Quand l’intelligence artificielle enquête sur le portrait de Marie-Antoinette
L’Idiap de Martigny participe à un projet inédit mêlant histoire de l’art, sciences criminelles et reconnaissance faciale. Objectif : identifier les personnages représentés dans des portraits anciens, à commencer par Marie-Antoinette.

C’est un défi scientifique aussi original que stimulant : appliquer la reconnaissance faciale à des œuvres d’art du 18ᵉ siècle.
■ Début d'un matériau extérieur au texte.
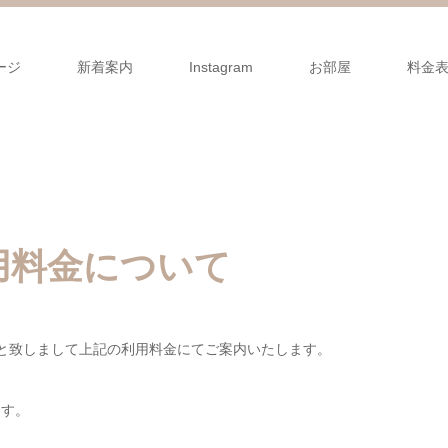
ージ
新着案内
Instagram
お部屋
料金
て
用料金について
期間と致しまして上記の利用料金にてご案内いたします。
ます。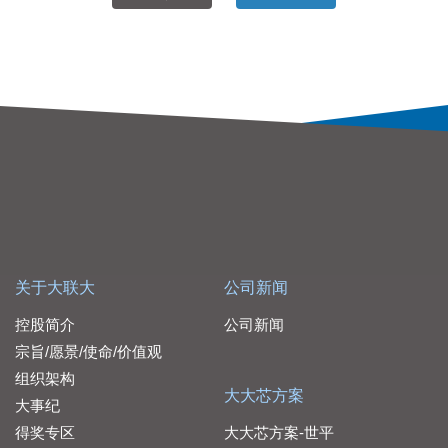
关于大联大
公司新闻
控股简介
公司新闻
宗旨/愿景/使命/价值观
组织架构
大大芯方案
大事纪
得奖专区
大大芯方案-世平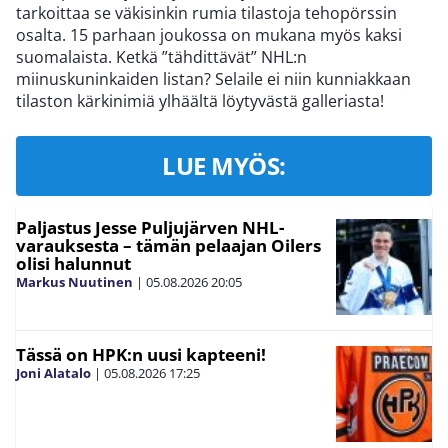
tarkoittaa se väkisinkin rumia tilastoja tehopörssin
osalta. 15 parhaan joukossa on mukana myös kaksi
suomalaista. Ketkä ”tähdittävät” NHL:n
miinuskuninkaiden listan? Selaile ei niin kunniakkaan
tilaston kärkinimiä ylhäältä löytyvästä galleriasta!
LUE MYÖS:
Paljastus Jesse Puljujärven NHL-
varauksesta – tämän pelaajan Oilers
olisi halunnut
Markus Nuutinen
|
05.08.2026
20:05
Tässä on HPK:n uusi kapteeni!
Joni Alatalo
|
05.08.2026
17:25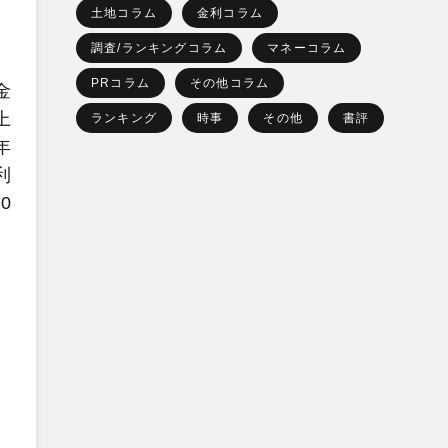
土地コラム
金利コラム
調査/ランキングコラム
マネーコラム
PRコラム
その他コラム
金
上
ランキング
時事
その他
書評
年
利
0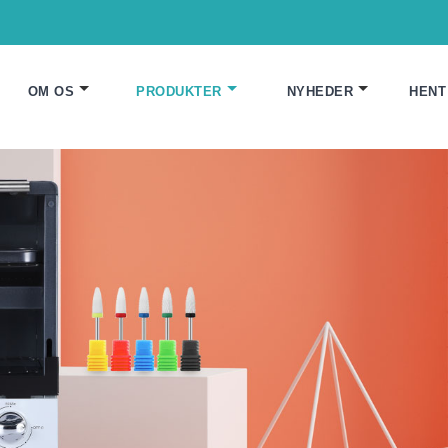
OM OS
PRODUKTER
NYHEDER
HENT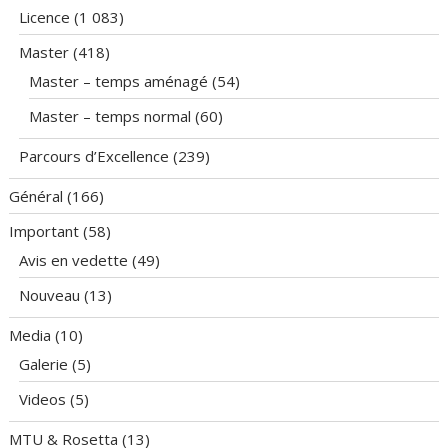
Licence
(1 083)
Master
(418)
Master – temps aménagé
(54)
Master – temps normal
(60)
Parcours d’Excellence
(239)
Général
(166)
Important
(58)
Avis en vedette
(49)
Nouveau
(13)
Media
(10)
Galerie
(5)
Videos
(5)
MTU & Rosetta
(13)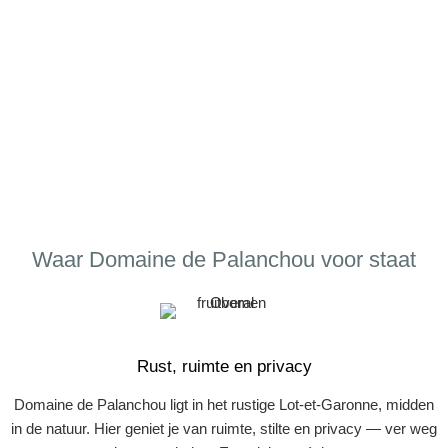
Een rustig en authentiek vakantiehuis in de Lot-et-
Garonne, ideaal voor families en samen reizen.
Bekijk beschikbaarheid & prijzen
Waar Domaine de Palanchou voor staat
Rust, ruimte en privacy
Domaine de Palanchou ligt in het rustige Lot-et-Garonne, midden
in de natuur. Hier geniet je van ruimte, stilte en privacy — ver weg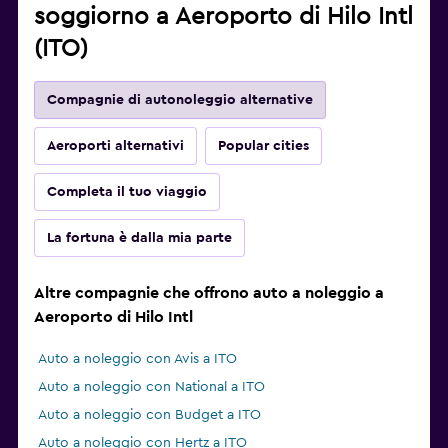
soggiorno a Aeroporto di Hilo Intl
(ITO)
Compagnie di autonoleggio alternative
Aeroporti alternativi
Popular cities
Completa il tuo viaggio
La fortuna è dalla mia parte
Altre compagnie che offrono auto a noleggio a
Aeroporto di Hilo Intl
Auto a noleggio con Avis a ITO
Auto a noleggio con National a ITO
Auto a noleggio con Budget a ITO
Auto a noleggio con Hertz a ITO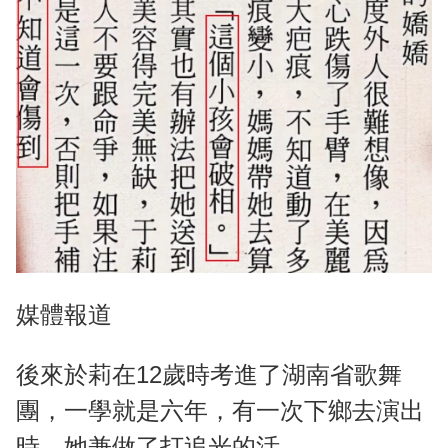
媒體報道
後來於莉在12歲時考進了湖南省歌舞
團，一學就是六年，有一次下鄉去演出
時，她兼做了打追光的活。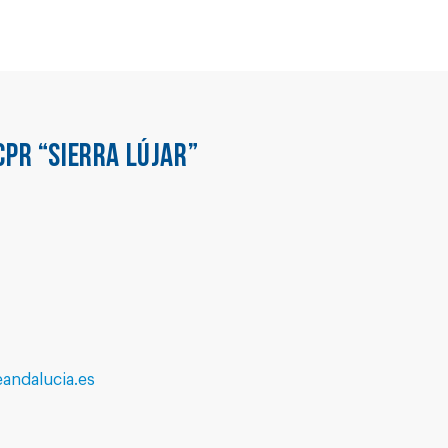
CPR “SIERRA LÚJAR”
andalucia.es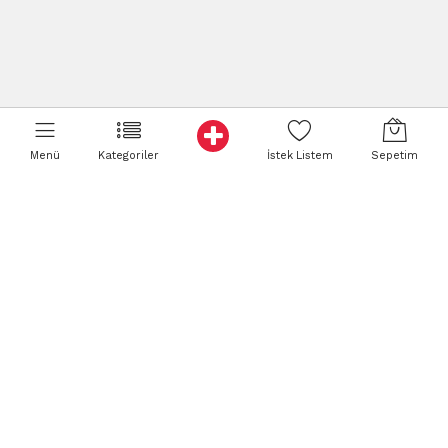
Menü
Kategoriler
İstek Listem
Sepetim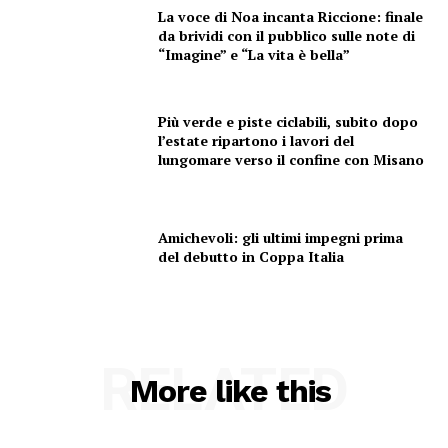
La voce di Noa incanta Riccione: finale
da brividi con il pubblico sulle note di
“Imagine” e “La vita è bella”
Più verde e piste ciclabili, subito dopo
l’estate ripartono i lavori del
lungomare verso il confine con Misano
Amichevoli: gli ultimi impegni prima
del debutto in Coppa Italia
RELATED
More like this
L’institut de recherche Idiap, basé à Martigny, s’est associé au Musée d’art et d’histoire de Genève, à l’Université d’Oxford et à l’École des sciences criminelles de Lausanne pour mener ce projet baptisé INTERART. Ensemble, ces institutions cherchent à résoudre une énigme : le dessin attribué à Jean-Étienne Liotard représente-t-il Marie-Antoinette, future reine de France, ou sa sœur Marie-Caroline ? Pour le savoir, les chercheurs utilisent des algorithmes capables de comparer ce visage à d’autres portraits connus et certifiés.
Des algorithmes confrontés aux limites de l’art
Transposer des outils conçus pour des photos actuelles à des peintures anciennes n’a rien d’évident. "Il ne s’agit pas de visages naturels, mais d’interprétations artistiques, avec des styles différents selon les époques et les auteurs", explique Sébastien Marcel, chercheur senior à l’Idiap et directeur par intérim de l’institut. Les chercheurs parlent de "reconnaissance faciale hétérogène", car ils doivent comparer des images issues de médiums très variés : dessin, pastel, huile sur toile. Malgré ces écarts, les premiers résultats sont prometteurs. "On a été surpris de voir que certains systèmes fonctionnent mieux que prévu, même s’ils ne sont pas aussi performants que sur des visages réels", ajoute-t-il.
L’IA comme outil, pas comme arbitre
L’objectif n’est pas d’automatiser l’attribution des œuvres, mais de fournir un élément d’analyse supplémentaire aux historiens. "C’est une enquête, avec ses indices, ses incertitudes, et c’est toujours un expert humain qui prendra la décision finale", précise Sébastien Marcel.
Le projet, soutenu par la Loterie Romande, a débuté en juin 2025 pour une durée de 18 mois. Il prévoit une phase expérimentale de tests biométriques, une exposition au MAH (du 3 octobre 2026 au 7 février 2027), un colloque scientifique, ainsi qu’une publication à destination du grand public. Des articles dans des revues spécialisées viendront également diffuser les résultats auprès de la communauté scientifique. En attendant de nouveaux financements, l’équipe espère élargir cette méthode à d’autres portraits historiques.